Work request |
Would you output the entries below only from the line containing "4: (528, 220, 1.22)" through the line containing "38: (546, 472, 1.32)", exactly as they stand and with both ends included?

Segment Open

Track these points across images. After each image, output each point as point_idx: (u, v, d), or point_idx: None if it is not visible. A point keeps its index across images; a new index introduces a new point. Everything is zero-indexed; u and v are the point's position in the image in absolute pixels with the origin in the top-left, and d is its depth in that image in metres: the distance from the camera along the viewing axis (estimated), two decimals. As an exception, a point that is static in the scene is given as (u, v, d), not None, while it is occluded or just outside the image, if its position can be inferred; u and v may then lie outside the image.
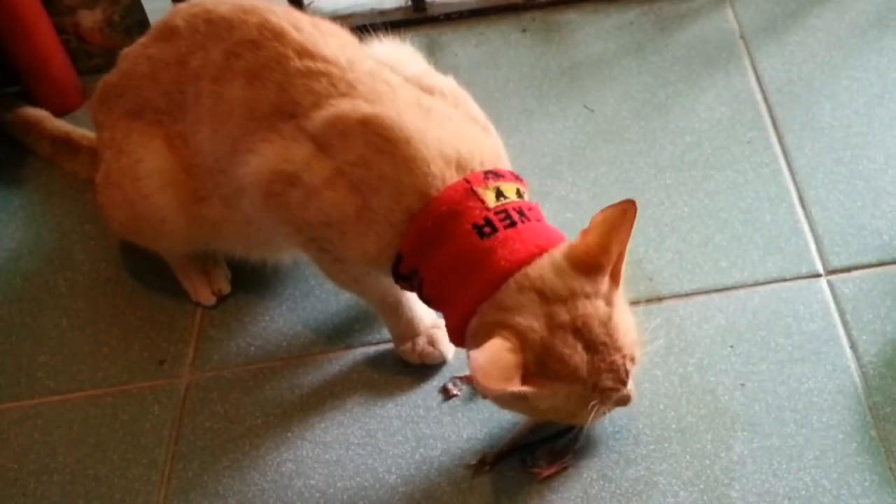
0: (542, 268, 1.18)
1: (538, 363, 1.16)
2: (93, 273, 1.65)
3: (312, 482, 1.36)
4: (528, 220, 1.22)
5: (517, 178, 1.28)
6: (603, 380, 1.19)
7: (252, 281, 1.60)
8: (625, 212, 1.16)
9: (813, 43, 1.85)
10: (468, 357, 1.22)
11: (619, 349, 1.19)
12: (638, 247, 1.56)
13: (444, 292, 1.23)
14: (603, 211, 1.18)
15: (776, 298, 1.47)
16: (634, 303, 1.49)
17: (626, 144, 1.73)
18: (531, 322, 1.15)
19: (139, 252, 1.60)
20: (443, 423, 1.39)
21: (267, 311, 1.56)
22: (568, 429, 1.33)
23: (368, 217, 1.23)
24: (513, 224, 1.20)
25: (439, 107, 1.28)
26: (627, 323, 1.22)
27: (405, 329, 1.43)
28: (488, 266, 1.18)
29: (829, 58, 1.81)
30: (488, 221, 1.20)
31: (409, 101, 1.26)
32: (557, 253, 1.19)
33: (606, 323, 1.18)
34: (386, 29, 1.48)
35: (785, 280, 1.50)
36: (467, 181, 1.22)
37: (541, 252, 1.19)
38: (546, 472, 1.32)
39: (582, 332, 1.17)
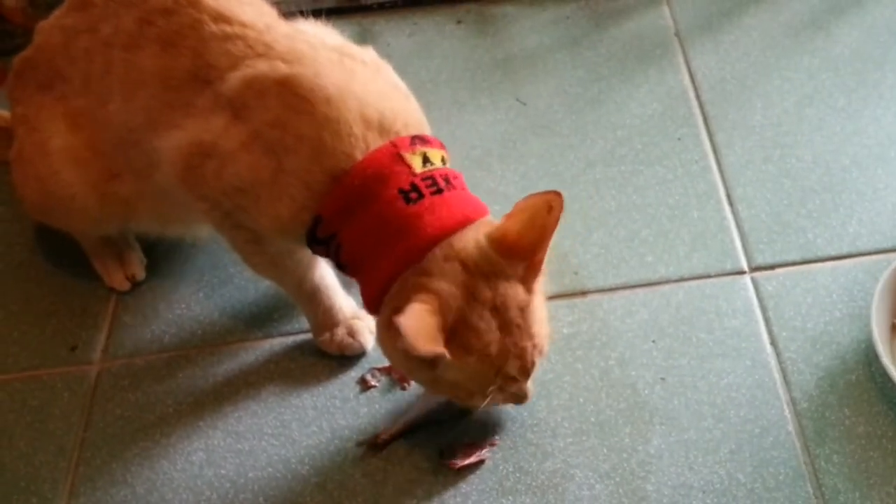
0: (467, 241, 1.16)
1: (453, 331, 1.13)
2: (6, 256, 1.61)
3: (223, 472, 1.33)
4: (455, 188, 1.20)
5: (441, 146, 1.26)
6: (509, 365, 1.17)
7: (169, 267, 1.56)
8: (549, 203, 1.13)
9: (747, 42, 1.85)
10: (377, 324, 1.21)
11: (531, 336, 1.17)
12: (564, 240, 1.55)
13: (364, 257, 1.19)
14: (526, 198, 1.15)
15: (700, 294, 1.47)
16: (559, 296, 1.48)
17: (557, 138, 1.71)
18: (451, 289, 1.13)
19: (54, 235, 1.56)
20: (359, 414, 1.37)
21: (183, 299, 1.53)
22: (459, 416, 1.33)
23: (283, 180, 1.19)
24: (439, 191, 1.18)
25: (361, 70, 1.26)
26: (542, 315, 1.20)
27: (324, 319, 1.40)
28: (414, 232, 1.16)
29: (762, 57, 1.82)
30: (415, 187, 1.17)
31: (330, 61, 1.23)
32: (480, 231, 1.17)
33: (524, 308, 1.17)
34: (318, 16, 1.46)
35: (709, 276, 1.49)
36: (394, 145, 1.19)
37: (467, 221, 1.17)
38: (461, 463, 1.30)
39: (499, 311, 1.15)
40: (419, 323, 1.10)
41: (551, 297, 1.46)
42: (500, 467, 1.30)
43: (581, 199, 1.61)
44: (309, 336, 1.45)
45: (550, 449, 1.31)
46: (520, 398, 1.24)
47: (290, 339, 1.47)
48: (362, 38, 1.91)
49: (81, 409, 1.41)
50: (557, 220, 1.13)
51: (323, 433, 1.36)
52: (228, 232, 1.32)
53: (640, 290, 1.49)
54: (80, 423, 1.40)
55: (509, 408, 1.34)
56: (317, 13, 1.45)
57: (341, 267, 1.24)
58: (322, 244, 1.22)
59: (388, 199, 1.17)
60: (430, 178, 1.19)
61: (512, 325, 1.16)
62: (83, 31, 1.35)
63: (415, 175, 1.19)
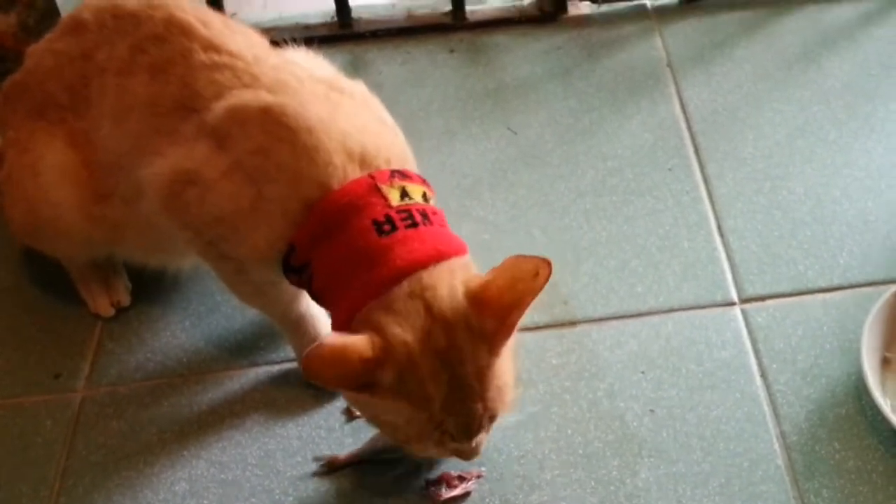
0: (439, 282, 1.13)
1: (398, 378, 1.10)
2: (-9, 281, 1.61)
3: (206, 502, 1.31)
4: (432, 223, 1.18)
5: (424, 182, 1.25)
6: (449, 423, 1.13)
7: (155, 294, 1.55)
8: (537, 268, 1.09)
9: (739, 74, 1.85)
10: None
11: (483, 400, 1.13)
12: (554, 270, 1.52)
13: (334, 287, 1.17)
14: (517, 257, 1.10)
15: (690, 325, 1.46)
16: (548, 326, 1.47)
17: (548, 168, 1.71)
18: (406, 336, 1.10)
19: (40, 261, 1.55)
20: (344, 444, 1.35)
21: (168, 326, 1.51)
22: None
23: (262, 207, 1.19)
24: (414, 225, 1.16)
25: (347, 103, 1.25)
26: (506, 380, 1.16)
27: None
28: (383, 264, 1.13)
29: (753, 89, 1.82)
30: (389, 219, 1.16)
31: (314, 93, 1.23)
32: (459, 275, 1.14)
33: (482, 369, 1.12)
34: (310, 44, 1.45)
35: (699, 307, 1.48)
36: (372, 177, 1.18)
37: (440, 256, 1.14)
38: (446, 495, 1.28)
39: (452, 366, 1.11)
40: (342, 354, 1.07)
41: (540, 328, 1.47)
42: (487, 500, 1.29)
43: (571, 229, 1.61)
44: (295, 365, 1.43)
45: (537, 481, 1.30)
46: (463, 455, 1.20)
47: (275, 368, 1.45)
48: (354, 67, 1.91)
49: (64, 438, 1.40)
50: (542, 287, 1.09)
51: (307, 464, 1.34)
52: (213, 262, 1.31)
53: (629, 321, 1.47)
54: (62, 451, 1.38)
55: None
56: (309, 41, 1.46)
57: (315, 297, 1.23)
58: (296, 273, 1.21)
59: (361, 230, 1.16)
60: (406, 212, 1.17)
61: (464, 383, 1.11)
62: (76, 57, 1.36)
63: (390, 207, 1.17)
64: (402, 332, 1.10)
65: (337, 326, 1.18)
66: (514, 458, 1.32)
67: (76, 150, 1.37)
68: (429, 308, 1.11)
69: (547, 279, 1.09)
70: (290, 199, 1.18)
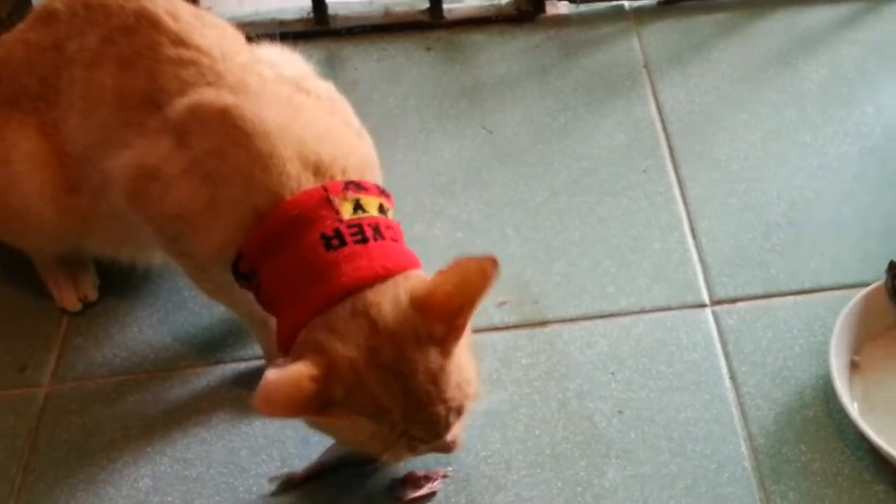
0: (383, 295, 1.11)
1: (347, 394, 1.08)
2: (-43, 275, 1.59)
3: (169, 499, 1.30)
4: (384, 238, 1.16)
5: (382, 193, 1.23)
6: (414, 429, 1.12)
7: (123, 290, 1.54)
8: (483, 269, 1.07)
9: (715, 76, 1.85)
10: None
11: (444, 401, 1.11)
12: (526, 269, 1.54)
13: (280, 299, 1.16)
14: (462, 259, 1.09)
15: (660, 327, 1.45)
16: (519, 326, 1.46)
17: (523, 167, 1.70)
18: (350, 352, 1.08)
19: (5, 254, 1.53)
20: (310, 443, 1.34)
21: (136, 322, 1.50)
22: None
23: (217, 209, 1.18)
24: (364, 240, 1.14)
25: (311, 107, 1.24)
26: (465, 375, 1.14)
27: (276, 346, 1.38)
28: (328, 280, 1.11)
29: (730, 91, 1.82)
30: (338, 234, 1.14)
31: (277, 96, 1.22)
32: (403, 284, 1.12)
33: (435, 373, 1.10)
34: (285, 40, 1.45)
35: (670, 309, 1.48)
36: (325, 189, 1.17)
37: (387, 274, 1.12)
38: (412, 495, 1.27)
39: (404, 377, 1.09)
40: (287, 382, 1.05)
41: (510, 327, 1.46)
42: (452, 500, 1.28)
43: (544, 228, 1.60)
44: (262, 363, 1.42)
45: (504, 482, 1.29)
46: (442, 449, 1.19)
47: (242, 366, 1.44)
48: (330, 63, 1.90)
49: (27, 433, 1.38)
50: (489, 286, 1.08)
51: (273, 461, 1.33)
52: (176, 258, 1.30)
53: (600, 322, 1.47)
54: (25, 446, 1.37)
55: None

Segment Closed

Your solution |
4: (528, 220, 1.22)
5: (517, 178, 1.28)
6: (603, 380, 1.19)
7: (252, 281, 1.60)
8: (625, 212, 1.16)
9: (813, 43, 1.85)
10: (468, 357, 1.22)
11: (619, 349, 1.19)
12: (638, 247, 1.56)
13: (444, 292, 1.23)
14: (603, 211, 1.18)
15: (776, 298, 1.47)
16: (634, 303, 1.49)
17: (626, 144, 1.73)
18: (531, 322, 1.15)
19: (139, 252, 1.60)
20: (443, 423, 1.39)
21: (267, 311, 1.56)
22: (568, 429, 1.33)
23: (368, 217, 1.23)
24: (513, 224, 1.20)
25: (439, 107, 1.28)
26: (627, 323, 1.22)
27: (405, 329, 1.43)
28: (488, 266, 1.18)
29: (829, 58, 1.81)
30: (488, 221, 1.20)
31: (409, 101, 1.26)
32: (557, 253, 1.19)
33: (606, 323, 1.18)
34: (386, 29, 1.48)
35: (785, 280, 1.50)
36: (467, 181, 1.22)
37: (541, 252, 1.19)
38: (546, 472, 1.32)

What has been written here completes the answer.